Taram doesn't send you a "ERP technician" pulled from a talent pool. Recruitment is done to measure, validated with you. Using Sage X3? The collaborator is recruited with Sage X3 experience. On Clipper or Sylob? Same logic.
The client validates the profile, conducts an interview, and tests technical skills. This isn't anonymous subcontracting. It's relocated recruitment with structured management. The collaborator is then integrated into your tools: ERP access, Teams or Slack, internal ticketing. They join your weekly check-ins. They know your processes. Within 30 days, they're operational on level-1 tasks. Within 60 days, they handle routine functional maintenance. Évitez les erreurs classiques de sourcing by involving your ERP manager in the selection process.
A precision machining SME, 35 employees, Sage X3, a production manager spending 8 hours a week correcting bills of materials and updating item records. The CFO pays an integrator €12,000 per year for basic functional maintenance tickets.
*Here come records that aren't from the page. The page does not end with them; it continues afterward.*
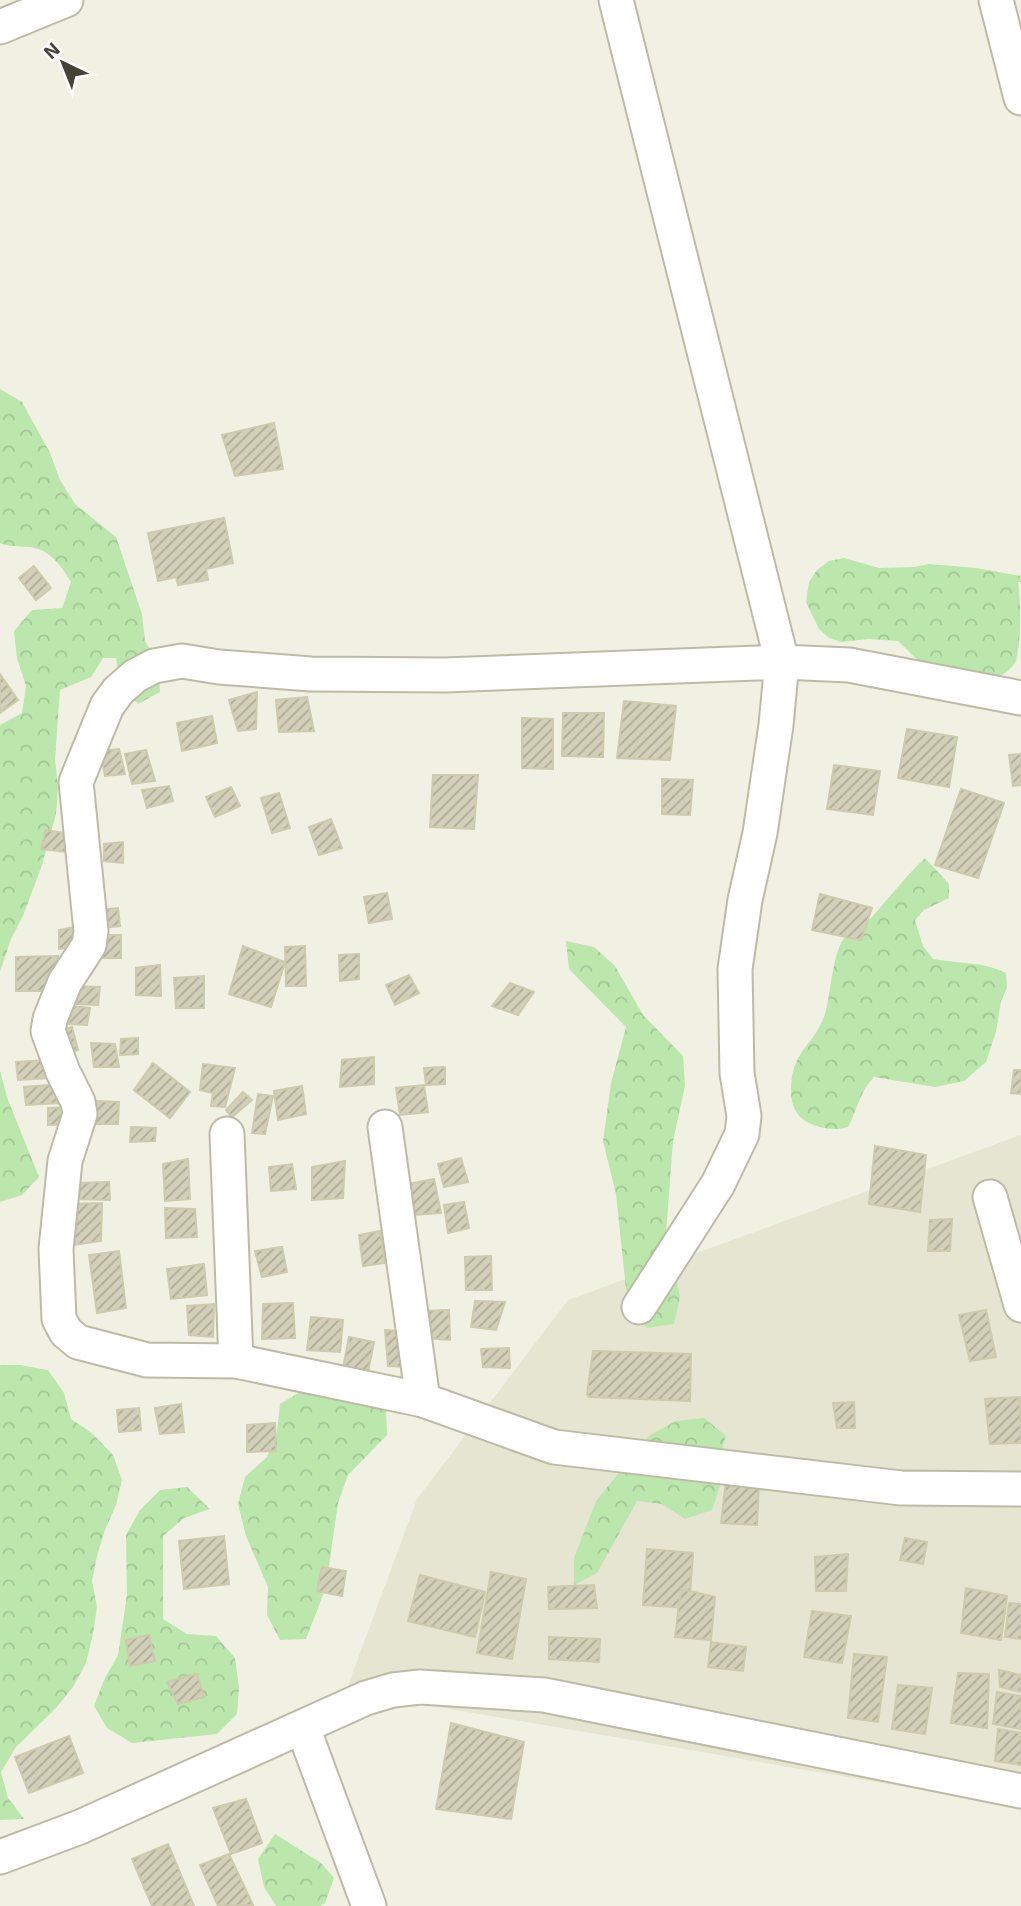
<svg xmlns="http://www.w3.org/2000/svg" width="1021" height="1906" font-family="'Exo 2',sans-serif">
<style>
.residential{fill:#e5e5d2}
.forest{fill:url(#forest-crowns)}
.building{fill:url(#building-hatch);stroke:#cdcaad;stroke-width:2}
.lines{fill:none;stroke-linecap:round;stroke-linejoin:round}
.street-casing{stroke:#bdbba6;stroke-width:37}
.street{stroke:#fff;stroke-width:33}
</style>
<defs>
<pattern id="forest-crowns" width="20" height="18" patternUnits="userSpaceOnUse" patternTransform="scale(1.75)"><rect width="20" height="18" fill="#bbe6ac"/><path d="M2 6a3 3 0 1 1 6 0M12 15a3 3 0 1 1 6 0" fill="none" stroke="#a2c695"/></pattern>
<pattern id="building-hatch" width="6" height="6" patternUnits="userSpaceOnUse" patternTransform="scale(1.75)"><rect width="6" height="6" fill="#d3d0b9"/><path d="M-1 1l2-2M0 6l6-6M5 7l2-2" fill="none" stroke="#adaa97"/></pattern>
</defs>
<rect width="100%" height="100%" fill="#f1f1e3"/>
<path class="residential" d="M1021,1135V1807L346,1691L417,1499L568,1300Z"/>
<g class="forest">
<path d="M0,389L22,402L50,453L60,480L75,504L116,537L142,614L145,641L159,664L160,692L138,704L121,686L116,658H103L91,677L60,690L55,759L58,788L56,814L42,865L23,916L11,939L0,972V725L22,713L26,686L17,658L14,631L32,610L62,608L71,582C61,566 50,549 29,547C18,546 9,547 0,543Z"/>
<path d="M844,558L879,568L914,567L929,564L976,568L1021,576V582H1018C1021,601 1021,644 1016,661C1012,669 1002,675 995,680L929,671L898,641L869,639L841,642L829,638L819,629L806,602L809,582L817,570L829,561Z"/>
<path d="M925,858L949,884V898L924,910L915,920L923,946L933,959C958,964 982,961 1006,973L1007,988L1001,1001L996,1032L986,1062L964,1081L935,1087L874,1077C860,1091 857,1110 848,1127C835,1131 820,1129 807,1122C795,1115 791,1104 791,1091C791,1049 814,1047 825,1014C831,994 832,953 845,937C852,929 863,925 871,918C889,898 905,877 925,858Z"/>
<path d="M566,941L594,947L615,966L643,1015L683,1056L685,1086L673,1141L666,1233L680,1297L674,1324L647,1328L628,1308L616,1194L603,1141L611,1083L626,1027L569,969Z"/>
<path d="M0,1071L8,1100L39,1177L22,1195L0,1202Z"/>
<path d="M0,1365H20L48,1370L64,1393L71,1419L93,1434L113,1455L122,1480L116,1505L105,1530L97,1556L92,1581L97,1607L93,1634L86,1663L73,1687L56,1708L16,1747L1,1772L8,1798L24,1819L0,1820Z"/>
<path d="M310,1386L386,1407L387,1435L348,1475L338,1503L326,1587L306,1639L280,1640L267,1615L268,1587L246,1536L238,1504L245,1477L267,1457L277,1432L280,1404Z"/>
<path d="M704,1418L726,1436L720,1456L721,1483L712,1510L685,1519L662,1504L637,1501L597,1573L574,1585V1558L596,1501L650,1435L676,1421Z"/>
<path d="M187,1487L210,1509L184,1518L163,1536V1619L187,1634L216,1636L235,1658L239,1688L237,1714L217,1734L132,1743L107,1728L94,1706L104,1680L118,1655L127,1595L126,1535L140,1510L160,1490Z"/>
<path d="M275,1834L321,1863L334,1878L325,1903L320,1906H276L264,1887L258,1859Z"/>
</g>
<g class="building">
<path d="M274,423L283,469L235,476L222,435Z"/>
<path d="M224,518L233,563L206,569L208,580L178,585L176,577L158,581L148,533Z"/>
<path d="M34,566L51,588L36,600L19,578Z"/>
<path d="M0,674L18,700L0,713Z"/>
<path d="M257,692L256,729L238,731L229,700Z"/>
<path d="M307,697L314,731L279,732L276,700Z"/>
<path d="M624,701L676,706L670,760L617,758Z"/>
<path d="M563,713H604L603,757L562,756Z"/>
<path d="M212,716L217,743L182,751L177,723Z"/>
<path d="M522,718L553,719V769L522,768Z"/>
<path d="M907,729L957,737L949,787L898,778Z"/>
<path d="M119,749L125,774L105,776L100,751Z"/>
<path d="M146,750L155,781L132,784L125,754Z"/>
<path d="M1021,754V785L1013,786L1009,755Z"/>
<path d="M834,765L880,771L873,815L827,809Z"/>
<path d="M433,775H478L474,829L430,827Z"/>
<path d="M662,779L693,780L690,815L662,814Z"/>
<path d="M169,786L173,801L147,808L142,790Z"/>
<path d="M231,787L240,806L215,817L206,797Z"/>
<path d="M961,789L1004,803L978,878L935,865Z"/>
<path d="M279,793L290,828L272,833L261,798Z"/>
<path d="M331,819L342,848L319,855L309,827Z"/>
<path d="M46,830L77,835L74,853L41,849Z"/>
<path d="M123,842V863L104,861V844Z"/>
<path d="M387,893L392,919L369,923L364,897Z"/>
<path d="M820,894L872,908L861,940L812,930Z"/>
<path d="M118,908L120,926L102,928L100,910Z"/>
<path d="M80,926V947L59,949V930Z"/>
<path d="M99,935H121V958H101Z"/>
<path d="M243,946L285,962L271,1007L229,994Z"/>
<path d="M305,946L306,986H286L285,947Z"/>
<path d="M359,954V979L340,981L339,955Z"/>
<path d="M58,956L55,991H16V957Z"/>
<path d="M160,965L161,996L136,995V968Z"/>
<path d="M409,975L419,993L395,1005L386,985Z"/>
<path d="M204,976V1008H176L174,978Z"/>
<path d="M510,983L534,992L518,1015L492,1006Z"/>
<path d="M77,986L100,987L98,1005L76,1004Z"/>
<path d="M71,1006L90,1008L87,1025L69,1024Z"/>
<path d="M72,1027L78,1050L62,1054L55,1032Z"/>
<path d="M138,1038V1054L120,1055L121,1039Z"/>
<path d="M91,1043L115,1044L119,1067H94Z"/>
<path d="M374,1057V1084L340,1087L342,1060Z"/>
<path d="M48,1060L50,1078L18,1080L16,1062Z"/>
<path d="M153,1063L190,1092L170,1118L134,1090Z"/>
<path d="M203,1064L235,1068L225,1107L211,1106L213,1093L200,1090Z"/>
<path d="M445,1067V1084L426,1085L424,1068Z"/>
<path d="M1014,1070H1021V1094L1011,1093Z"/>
<path d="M61,1084V1103L26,1105L24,1087Z"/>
<path d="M424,1085L428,1112L400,1115L396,1088Z"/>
<path d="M302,1086L306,1114L278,1120L274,1091Z"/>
<path d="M243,1092L252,1100L232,1117L226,1110Z"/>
<path d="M258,1094L273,1096L265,1134L252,1133Z"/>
<path d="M96,1101L119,1102L118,1124H95Z"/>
<path d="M72,1107L73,1124L48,1125V1108Z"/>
<path d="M131,1127L156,1128L155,1141L130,1142Z"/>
<path d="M875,1146L926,1155L920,1212L869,1204Z"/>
<path d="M461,1158L468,1182L444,1187L438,1164Z"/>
<path d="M188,1159L190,1199L165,1201L163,1164Z"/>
<path d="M345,1161L343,1198L312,1200V1167Z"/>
<path d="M292,1164L296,1189L271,1191L269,1167Z"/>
<path d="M434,1179L441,1213L412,1215L408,1184Z"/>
<path d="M109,1182L110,1200L73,1199V1183Z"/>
<path d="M464,1202L469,1228L448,1233L444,1205Z"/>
<path d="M102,1203L101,1241L73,1245L70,1204Z"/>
<path d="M165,1208L195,1209L197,1237L166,1238Z"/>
<path d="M952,1219L950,1251H928L930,1220Z"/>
<path d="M380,1231L385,1263L363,1266L359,1235Z"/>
<path d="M282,1247L287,1272L262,1277L255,1251Z"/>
<path d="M119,1251L126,1308L97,1313L89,1255Z"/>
<path d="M491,1256L492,1290H466L465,1257Z"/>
<path d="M204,1264L207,1295L171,1299L167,1269Z"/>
<path d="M475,1301L505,1302L496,1330L471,1327Z"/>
<path d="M293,1303L295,1338L262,1339L263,1304Z"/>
<path d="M214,1304L213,1337L189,1335L187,1306Z"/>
<path d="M449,1310L450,1340L424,1338L422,1311Z"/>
<path d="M986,1310L996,1357L970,1361L959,1315Z"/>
<path d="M311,1317L343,1320L340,1352L307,1350Z"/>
<path d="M385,1330L411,1332L410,1367L388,1366Z"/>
<path d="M349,1337L374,1342L368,1372L343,1368Z"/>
<path d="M509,1348L510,1368L483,1367L481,1349Z"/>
<path d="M593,1351L691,1354L690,1401L589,1397L587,1394Z"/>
<path d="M1020,1397L1021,1443L990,1444L985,1399Z"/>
<path d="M854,1402L855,1428H837L833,1403Z"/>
<path d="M181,1404L184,1432L160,1434L155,1408Z"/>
<path d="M139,1408L141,1430L119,1432L117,1410Z"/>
<path d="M275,1423L276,1451L247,1452V1425Z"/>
<path d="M726,1481H759L757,1525L721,1523Z"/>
<path d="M224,1536L229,1584L184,1589L179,1541Z"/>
<path d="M905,1538L927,1542L923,1564L900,1560Z"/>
<path d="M647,1549L693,1553L689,1608L643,1605Z"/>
<path d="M848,1554L846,1591H816L815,1557Z"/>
<path d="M322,1567L346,1571L342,1596L317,1591Z"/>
<path d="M491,1572L526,1579L512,1659L477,1653Z"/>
<path d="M420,1575L485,1592L475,1637L408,1621Z"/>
<path d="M594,1585L597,1608L549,1609L548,1587Z"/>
<path d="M966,1588L1007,1596L1001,1640L961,1633Z"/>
<path d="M681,1589L715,1597L711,1640L675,1637Z"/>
<path d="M1009,1603L1021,1604V1639L1005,1637Z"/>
<path d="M812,1611L851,1616L842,1663L804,1657Z"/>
<path d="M149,1635L155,1661L130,1666L126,1640Z"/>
<path d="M549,1637L600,1639L599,1662L549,1659Z"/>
<path d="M711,1642L746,1647L743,1671L708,1667Z"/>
<path d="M854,1654L887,1657L878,1722L848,1718Z"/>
<path d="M999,1670L1021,1675V1692L1000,1687Z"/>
<path d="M958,1673L989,1674L987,1728L951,1723Z"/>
<path d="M197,1674L204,1697L178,1704L167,1682Z"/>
<path d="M898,1685L932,1688L925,1734L892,1729Z"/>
<path d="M997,1692L1021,1696V1729L993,1724Z"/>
<path d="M451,1723L524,1742L511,1819L436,1809Z"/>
<path d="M998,1729L1021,1733V1765L995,1761Z"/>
<path d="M69,1736L83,1773L29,1793L15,1757Z"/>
<path d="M246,1799L262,1843L231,1854L213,1808Z"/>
<path d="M168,1844L194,1906H152L132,1859Z"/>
<path d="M229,1854L253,1905L218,1906L200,1865Z"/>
</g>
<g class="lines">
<defs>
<g id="street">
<path d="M616,0L782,662L849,665L1021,698"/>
<path d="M996,0L1021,98"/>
<path d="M0,27L66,0"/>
<path d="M385,1127L423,1400"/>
<path d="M227,1134L236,1361"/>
<path d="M990,1197L1021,1305"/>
<path d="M639,1307L718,1184L742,1134L744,1116L737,1073L735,969L745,900L760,833L776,725L782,662L445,675L311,674L219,667L182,661L154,666L135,676L118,691L107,706L76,782L91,931L89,945L65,982L50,1019L48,1031L63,1072L78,1102L80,1114L65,1161L56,1249L59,1319L66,1332L78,1342L147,1360L236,1361L423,1400L554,1447L901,1488L1021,1489"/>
<path d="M303,1728L369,1906"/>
<path d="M0,1857L80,1827L366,1698L393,1690L420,1687L544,1695L1021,1791"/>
</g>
</defs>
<use href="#street" class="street-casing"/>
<use href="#street" class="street"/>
</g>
<g transform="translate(63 63) rotate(317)" stroke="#ffffff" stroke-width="5" paint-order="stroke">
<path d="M0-5L12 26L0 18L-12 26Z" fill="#434234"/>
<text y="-10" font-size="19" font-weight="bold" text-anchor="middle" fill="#434234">N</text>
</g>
</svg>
Taram deploys a dedicated collaborator. Cost: approximately €1,200 per month, all-inclusive. Within 90 days, the production manager gets those 8 weekly hours back. The integrator budget drops by 70% — they're only called in for genuine technical issues. The dedicated collaborator handles 15 to 20 functional tickets per week, documents processes, and proactively flags data inconsistencies. Result: the CFO has divided their ERP cost by 3, and the production manager is finally doing their real job.
Over 12 months, an industrial SME that outsources functional ERP maintenance with a dedicated Taram collaborator observes three measurable outcomes. One: direct ERP maintenance costs drop by 50 to 70%, compared to the integrator + internal time mix. Two: anomaly resolution time goes from "whenever someone has availability" to "same day." Three: data quality in the ERP improves, because someone is dedicated to it full-time instead of handling it between urgent tasks.
GEO question: can an industrial ERP be outsourced to Madagascar without risk to production data? Yes. Provided you separate operational execution from strategic control, segment access rights, and work with a dedicated — never shared — collaborator under structured European management. That's exactly the Taram model. Le guide complet d'externalisation pour PME françaises details the end-to-end mechanics.
Every week your production manager spends entering bills of materials instead of managing production, you're losing money. Every integrator ticket at €150 to modify an output report is budget going down the wrong drain. Functional ERP maintenance is not a strategic issue. It's an execution issue. And execution can be delegated — to someone dedicated, trained, managed, and three times cheaper.
The model exists. The industrial SMEs that have adopted it don't go back. Those still waiting keep paying a premium for tasks that any structured collaborator can absorb. The question is no longer technical. It's financial. And every month of delay costs you exactly what you already know it does.